ASSIGNMENT
Every entry must appear in the answer exactly as it does here.

EXERCISE DATA
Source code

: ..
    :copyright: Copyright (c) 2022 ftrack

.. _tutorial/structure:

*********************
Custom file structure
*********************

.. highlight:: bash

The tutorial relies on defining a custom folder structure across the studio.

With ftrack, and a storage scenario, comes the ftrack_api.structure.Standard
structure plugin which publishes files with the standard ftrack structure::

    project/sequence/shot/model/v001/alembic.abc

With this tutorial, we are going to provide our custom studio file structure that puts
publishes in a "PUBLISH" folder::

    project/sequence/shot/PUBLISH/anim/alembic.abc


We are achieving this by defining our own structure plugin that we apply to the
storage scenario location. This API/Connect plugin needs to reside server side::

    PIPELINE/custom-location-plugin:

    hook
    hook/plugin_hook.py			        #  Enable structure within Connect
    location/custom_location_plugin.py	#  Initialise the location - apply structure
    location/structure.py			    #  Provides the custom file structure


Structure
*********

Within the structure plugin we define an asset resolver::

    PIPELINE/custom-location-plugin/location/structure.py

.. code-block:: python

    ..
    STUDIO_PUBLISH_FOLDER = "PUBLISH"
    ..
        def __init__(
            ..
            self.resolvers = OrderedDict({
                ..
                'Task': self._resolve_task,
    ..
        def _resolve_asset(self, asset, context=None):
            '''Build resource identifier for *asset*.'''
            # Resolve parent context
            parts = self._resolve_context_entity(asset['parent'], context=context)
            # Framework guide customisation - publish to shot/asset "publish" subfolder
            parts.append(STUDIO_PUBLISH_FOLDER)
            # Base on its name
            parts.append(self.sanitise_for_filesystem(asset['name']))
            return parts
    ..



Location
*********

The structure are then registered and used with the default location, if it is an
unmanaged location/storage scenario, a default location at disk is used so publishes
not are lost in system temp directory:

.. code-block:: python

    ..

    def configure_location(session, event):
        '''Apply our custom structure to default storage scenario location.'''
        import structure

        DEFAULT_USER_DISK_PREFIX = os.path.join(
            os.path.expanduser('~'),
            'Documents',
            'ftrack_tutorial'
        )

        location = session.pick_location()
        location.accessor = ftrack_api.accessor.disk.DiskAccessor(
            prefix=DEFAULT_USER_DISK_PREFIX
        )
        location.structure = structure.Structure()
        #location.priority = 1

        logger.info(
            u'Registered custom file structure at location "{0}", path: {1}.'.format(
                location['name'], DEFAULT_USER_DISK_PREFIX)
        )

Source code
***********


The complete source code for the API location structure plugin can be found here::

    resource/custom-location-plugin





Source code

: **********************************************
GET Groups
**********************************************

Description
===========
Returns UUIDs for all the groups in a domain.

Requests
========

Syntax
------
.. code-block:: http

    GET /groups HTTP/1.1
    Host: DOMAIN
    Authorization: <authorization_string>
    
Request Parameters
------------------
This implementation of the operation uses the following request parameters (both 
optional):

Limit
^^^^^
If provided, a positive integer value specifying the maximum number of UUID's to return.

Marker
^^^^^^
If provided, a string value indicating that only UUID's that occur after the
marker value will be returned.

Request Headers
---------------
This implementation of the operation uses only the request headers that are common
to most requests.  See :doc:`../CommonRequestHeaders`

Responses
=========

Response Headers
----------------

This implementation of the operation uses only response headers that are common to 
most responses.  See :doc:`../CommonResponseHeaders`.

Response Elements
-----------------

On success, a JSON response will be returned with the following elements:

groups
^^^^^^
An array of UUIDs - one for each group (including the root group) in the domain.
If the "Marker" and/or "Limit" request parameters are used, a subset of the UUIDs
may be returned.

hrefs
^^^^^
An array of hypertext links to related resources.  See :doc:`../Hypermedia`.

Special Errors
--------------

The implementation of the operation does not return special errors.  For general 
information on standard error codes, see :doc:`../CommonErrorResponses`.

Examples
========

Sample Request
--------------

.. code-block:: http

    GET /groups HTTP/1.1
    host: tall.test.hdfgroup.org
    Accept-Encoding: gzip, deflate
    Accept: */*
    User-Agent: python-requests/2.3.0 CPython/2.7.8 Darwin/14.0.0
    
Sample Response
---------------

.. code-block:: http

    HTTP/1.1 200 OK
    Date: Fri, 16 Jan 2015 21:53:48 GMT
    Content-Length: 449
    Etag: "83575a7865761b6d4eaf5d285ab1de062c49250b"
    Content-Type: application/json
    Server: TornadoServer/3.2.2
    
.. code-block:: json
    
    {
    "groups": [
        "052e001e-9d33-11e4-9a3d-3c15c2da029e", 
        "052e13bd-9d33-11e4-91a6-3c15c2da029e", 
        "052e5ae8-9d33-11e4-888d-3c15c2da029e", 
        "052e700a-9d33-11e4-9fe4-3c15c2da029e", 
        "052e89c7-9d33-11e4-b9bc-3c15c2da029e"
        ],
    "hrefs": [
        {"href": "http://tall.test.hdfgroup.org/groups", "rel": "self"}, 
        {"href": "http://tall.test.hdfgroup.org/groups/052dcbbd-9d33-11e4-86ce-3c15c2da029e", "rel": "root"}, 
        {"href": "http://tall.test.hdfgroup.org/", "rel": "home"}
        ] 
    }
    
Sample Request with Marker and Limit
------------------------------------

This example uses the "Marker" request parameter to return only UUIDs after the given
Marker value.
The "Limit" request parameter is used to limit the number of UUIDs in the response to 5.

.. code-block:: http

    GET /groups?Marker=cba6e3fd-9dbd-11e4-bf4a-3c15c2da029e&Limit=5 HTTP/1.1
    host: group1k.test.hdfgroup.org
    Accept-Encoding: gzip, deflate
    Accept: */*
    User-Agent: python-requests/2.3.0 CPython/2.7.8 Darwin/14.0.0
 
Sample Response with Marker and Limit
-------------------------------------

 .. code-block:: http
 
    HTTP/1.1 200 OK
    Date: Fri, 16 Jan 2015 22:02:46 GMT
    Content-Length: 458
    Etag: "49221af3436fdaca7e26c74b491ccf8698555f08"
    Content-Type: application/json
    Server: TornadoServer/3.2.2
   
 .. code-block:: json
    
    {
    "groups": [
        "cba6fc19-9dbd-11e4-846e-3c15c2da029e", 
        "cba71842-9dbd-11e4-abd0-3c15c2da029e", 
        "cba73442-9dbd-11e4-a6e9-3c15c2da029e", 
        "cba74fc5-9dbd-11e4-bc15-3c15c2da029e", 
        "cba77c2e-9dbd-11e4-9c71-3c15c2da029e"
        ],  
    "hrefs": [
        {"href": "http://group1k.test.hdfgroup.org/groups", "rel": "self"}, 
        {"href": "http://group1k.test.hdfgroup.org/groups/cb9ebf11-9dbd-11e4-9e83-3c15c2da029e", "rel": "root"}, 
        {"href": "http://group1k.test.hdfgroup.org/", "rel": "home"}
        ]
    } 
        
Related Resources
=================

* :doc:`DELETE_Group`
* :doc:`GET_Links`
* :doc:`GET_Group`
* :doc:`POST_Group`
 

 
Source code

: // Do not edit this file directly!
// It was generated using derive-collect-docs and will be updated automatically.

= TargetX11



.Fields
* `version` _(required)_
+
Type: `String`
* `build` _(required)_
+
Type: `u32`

ANSWER BOX
Source code

: ..
    :copyright: Copyright (c) 2022 ftrack

.. _tutorial/structure:

*********************
Custom file structure
*********************

.. highlight:: bash

The tutorial relies on defining a custom folder structure across the studio.

With ftrack, and a storage scenario, comes the ftrack_api.structure.Standard
structure plugin which publishes files with the standard ftrack structure::

    project/sequence/shot/model/v001/alembic.abc

With this tutorial, we are going to provide our custom studio file structure that puts
publishes in a "PUBLISH" folder::

    project/sequence/shot/PUBLISH/anim/alembic.abc


We are achieving this by defining our own structure plugin that we apply to the
storage scenario location. This API/Connect plugin needs to reside server side::

    PIPELINE/custom-location-plugin:

    hook
    hook/plugin_hook.py			        #  Enable structure within Connect
    location/custom_location_plugin.py	#  Initialise the location - apply structure
    location/structure.py			    #  Provides the custom file structure


Structure
*********

Within the structure plugin we define an asset resolver::

    PIPELINE/custom-location-plugin/location/structure.py

.. code-block:: python

    ..
    STUDIO_PUBLISH_FOLDER = "PUBLISH"
    ..
        def __init__(
            ..
            self.resolvers = OrderedDict({
                ..
                'Task': self._resolve_task,
    ..
        def _resolve_asset(self, asset, context=None):
            '''Build resource identifier for *asset*.'''
            # Resolve parent context
            parts = self._resolve_context_entity(asset['parent'], context=context)
            # Framework guide customisation - publish to shot/asset "publish" subfolder
            parts.append(STUDIO_PUBLISH_FOLDER)
            # Base on its name
            parts.append(self.sanitise_for_filesystem(asset['name']))
            return parts
    ..



Location
*********

The structure are then registered and used with the default location, if it is an
unmanaged location/storage scenario, a default location at disk is used so publishes
not are lost in system temp directory:

.. code-block:: python

    ..

    def configure_location(session, event):
        '''Apply our custom structure to default storage scenario location.'''
        import structure

        DEFAULT_USER_DISK_PREFIX = os.path.join(
            os.path.expanduser('~'),
            'Documents',
            'ftrack_tutorial'
        )

        location = session.pick_location()
        location.accessor = ftrack_api.accessor.disk.DiskAccessor(
            prefix=DEFAULT_USER_DISK_PREFIX
        )
        location.structure = structure.Structure()
        #location.priority = 1

        logger.info(
            u'Registered custom file structure at location "{0}", path: {1}.'.format(
                location['name'], DEFAULT_USER_DISK_PREFIX)
        )

Source code
***********


The complete source code for the API location structure plugin can be found here::

    resource/custom-location-plugin





Source code

: **********************************************
GET Groups
**********************************************

Description
===========
Returns UUIDs for all the groups in a domain.

Requests
========

Syntax
------
.. code-block:: http

    GET /groups HTTP/1.1
    Host: DOMAIN
    Authorization: <authorization_string>
    
Request Parameters
------------------
This implementation of the operation uses the following request parameters (both 
optional):

Limit
^^^^^
If provided, a positive integer value specifying the maximum number of UUID's to return.

Marker
^^^^^^
If provided, a string value indicating that only UUID's that occur after the
marker value will be returned.

Request Headers
---------------
This implementation of the operation uses only the request headers that are common
to most requests.  See :doc:`../CommonRequestHeaders`

Responses
=========

Response Headers
----------------

This implementation of the operation uses only response headers that are common to 
most responses.  See :doc:`../CommonResponseHeaders`.

Response Elements
-----------------

On success, a JSON response will be returned with the following elements:

groups
^^^^^^
An array of UUIDs - one for each group (including the root group) in the domain.
If the "Marker" and/or "Limit" request parameters are used, a subset of the UUIDs
may be returned.

hrefs
^^^^^
An array of hypertext links to related resources.  See :doc:`../Hypermedia`.

Special Errors
--------------

The implementation of the operation does not return special errors.  For general 
information on standard error codes, see :doc:`../CommonErrorResponses`.

Examples
========

Sample Request
--------------

.. code-block:: http

    GET /groups HTTP/1.1
    host: tall.test.hdfgroup.org
    Accept-Encoding: gzip, deflate
    Accept: */*
    User-Agent: python-requests/2.3.0 CPython/2.7.8 Darwin/14.0.0
    
Sample Response
---------------

.. code-block:: http

    HTTP/1.1 200 OK
    Date: Fri, 16 Jan 2015 21:53:48 GMT
    Content-Length: 449
    Etag: "83575a7865761b6d4eaf5d285ab1de062c49250b"
    Content-Type: application/json
    Server: TornadoServer/3.2.2
    
.. code-block:: json
    
    {
    "groups": [
        "052e001e-9d33-11e4-9a3d-3c15c2da029e", 
        "052e13bd-9d33-11e4-91a6-3c15c2da029e", 
        "052e5ae8-9d33-11e4-888d-3c15c2da029e", 
        "052e700a-9d33-11e4-9fe4-3c15c2da029e", 
        "052e89c7-9d33-11e4-b9bc-3c15c2da029e"
        ],
    "hrefs": [
        {"href": "http://tall.test.hdfgroup.org/groups", "rel": "self"}, 
        {"href": "http://tall.test.hdfgroup.org/groups/052dcbbd-9d33-11e4-86ce-3c15c2da029e", "rel": "root"}, 
        {"href": "http://tall.test.hdfgroup.org/", "rel": "home"}
        ] 
    }
    
Sample Request with Marker and Limit
------------------------------------

This example uses the "Marker" request parameter to return only UUIDs after the given
Marker value.
The "Limit" request parameter is used to limit the number of UUIDs in the response to 5.

.. code-block:: http

    GET /groups?Marker=cba6e3fd-9dbd-11e4-bf4a-3c15c2da029e&Limit=5 HTTP/1.1
    host: group1k.test.hdfgroup.org
    Accept-Encoding: gzip, deflate
    Accept: */*
    User-Agent: python-requests/2.3.0 CPython/2.7.8 Darwin/14.0.0
 
Sample Response with Marker and Limit
-------------------------------------

 .. code-block:: http
 
    HTTP/1.1 200 OK
    Date: Fri, 16 Jan 2015 22:02:46 GMT
    Content-Length: 458
    Etag: "49221af3436fdaca7e26c74b491ccf8698555f08"
    Content-Type: application/json
    Server: TornadoServer/3.2.2
   
 .. code-block:: json
    
    {
    "groups": [
        "cba6fc19-9dbd-11e4-846e-3c15c2da029e", 
        "cba71842-9dbd-11e4-abd0-3c15c2da029e", 
        "cba73442-9dbd-11e4-a6e9-3c15c2da029e", 
        "cba74fc5-9dbd-11e4-bc15-3c15c2da029e", 
        "cba77c2e-9dbd-11e4-9c71-3c15c2da029e"
        ],  
    "hrefs": [
        {"href": "http://group1k.test.hdfgroup.org/groups", "rel": "self"}, 
        {"href": "http://group1k.test.hdfgroup.org/groups/cb9ebf11-9dbd-11e4-9e83-3c15c2da029e", "rel": "root"}, 
        {"href": "http://group1k.test.hdfgroup.org/", "rel": "home"}
        ]
    } 
        
Related Resources
=================

* :doc:`DELETE_Group`
* :doc:`GET_Links`
* :doc:`GET_Group`
* :doc:`POST_Group`
 

 
Source code

: // Do not edit this file directly!
// It was generated using derive-collect-docs and will be updated automatically.

= TargetX11



.Fields
* `version` _(required)_
+
Type: `String`
* `build` _(required)_
+
Type: `u32`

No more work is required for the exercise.